Öte yandan XKEYSCORE, şüpheli davranışlar algıladığı durumları modelleyerek, insanları inanılmaz derecede geniş gözetime tabi tutuyor. Örneğin, insanların konumlarını, uyruklarını ve ziyaret edilen web sitelerini temel alarak faaliyetlerini göstermek için sistemde arama yapmak mümkün. Yani bu, Pakistan’da almanca içerikler üretseniz de sizi takip edebildiği anlamına geliyor. Facebook, Twitter, Amazon, YouTube, Netflix ve daha birçok ünlü uygulamalar aslında bizleri bu çerezler ile çok güzel özetliyor. Bu yüzden, ziyaret ettiğiniz her web sitesinde bıraktığımız izler ve tutulan çerezler XKeyscore için en büyük hazinelerden biri. Dolayısıyla ben VPN kullanıyorum ya da internete şöyle erişiyorum demenin de çerezlerinizi silemedikçe bir önemi kalmıyor.

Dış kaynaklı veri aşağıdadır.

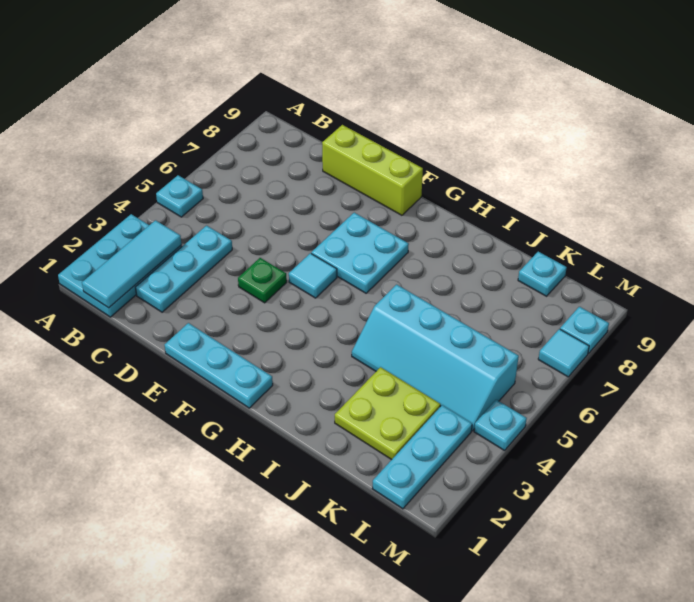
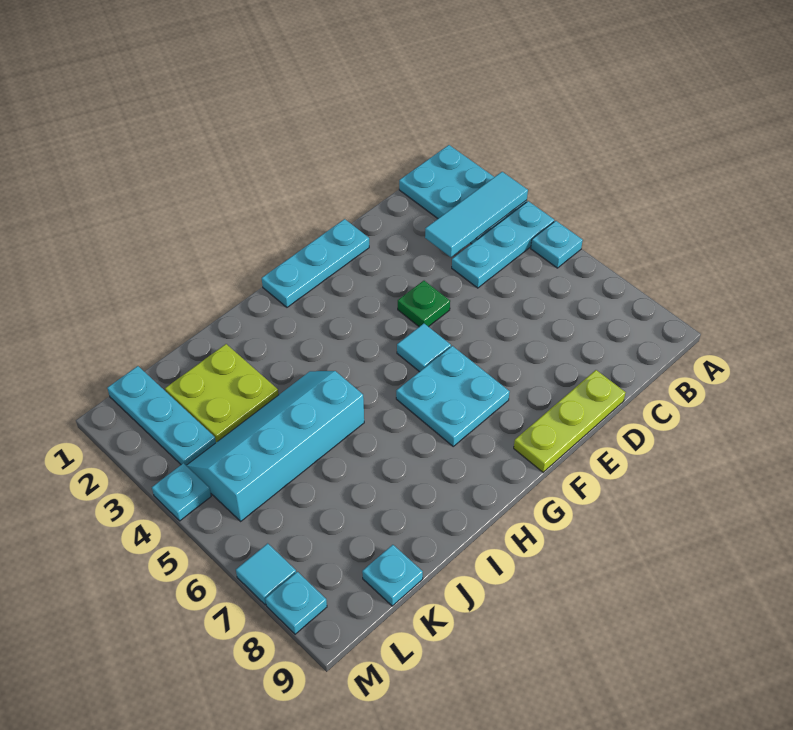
cyan 1x3 tile [82,220,182,308] -> cyan 1x3 tile turned to [425,172,528,257]
cyan 1x3 plate [135,226,232,312] -> cyan 1x3 plate turned to [452,201,554,288]
lime 1x3 brick [322,125,423,215] -> lime 1x3 plate [514,370,626,472]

XKEYSCORE’un kapasitesi ve yöntemleri yalnızca bilgileri toplama ve arşivleme ile sınırlı değil. Tüm bunların yanında bunları kullanarak kolayca istedikleri sistemleri de hackleyebildikleri ve erişim sağlayabildikleri belgelerde öne çıkıyor. Bu yüzden NSA analistlerinin popüler hedeflerinden biri de sistem yöneticileri. Sistem yöneticilerinin bilgilerine erişmek krallığın anahtarını elinde bulundurmak demek. Dolayısıyla analistler, sistem yöneticilerini hedef alarak bir çok sisteme erişim sağlayabiliyor. Ayrıca, sistem sürekli olarak Hacker forumlarını, sızdırılmış veri ve diğer hack araçlarını satan veya kullanan kişileri ve web sayfalarını da takip ediyor. NSA, rakipleri tarafından geliştirilen araçları anlamak için izlerken, aynı zamanda bu tür yeteneklerin satın alınabileceği yerleri de izliyor.

XKeyscore Nasıl Çalışır?

Dünyanın herhangi bir yerinde, bir kişi çevrimiçi olduğunda -ister e-postalarını okumak için, ister sosyal medyada gezmek için, ister oyun oynamak için- yaptığı eylemden bağımsız bir şekilde gönderdiği ve aldığı tüm i̇nternet trafiğinin toplanması ve işlenmesi XKeyscore’un bu dağıtık yapısının nasıl çalıştığı hakkında oldukça merak uyandırıyor. Bu kadar büyük ve istikrarlı bir bilgi akışını anlamak için, NSA analistleri, farklı trafik türlerini tespit etmek ve her türden yararlı bilgileri ayıklamak için binlerce script yazdılar.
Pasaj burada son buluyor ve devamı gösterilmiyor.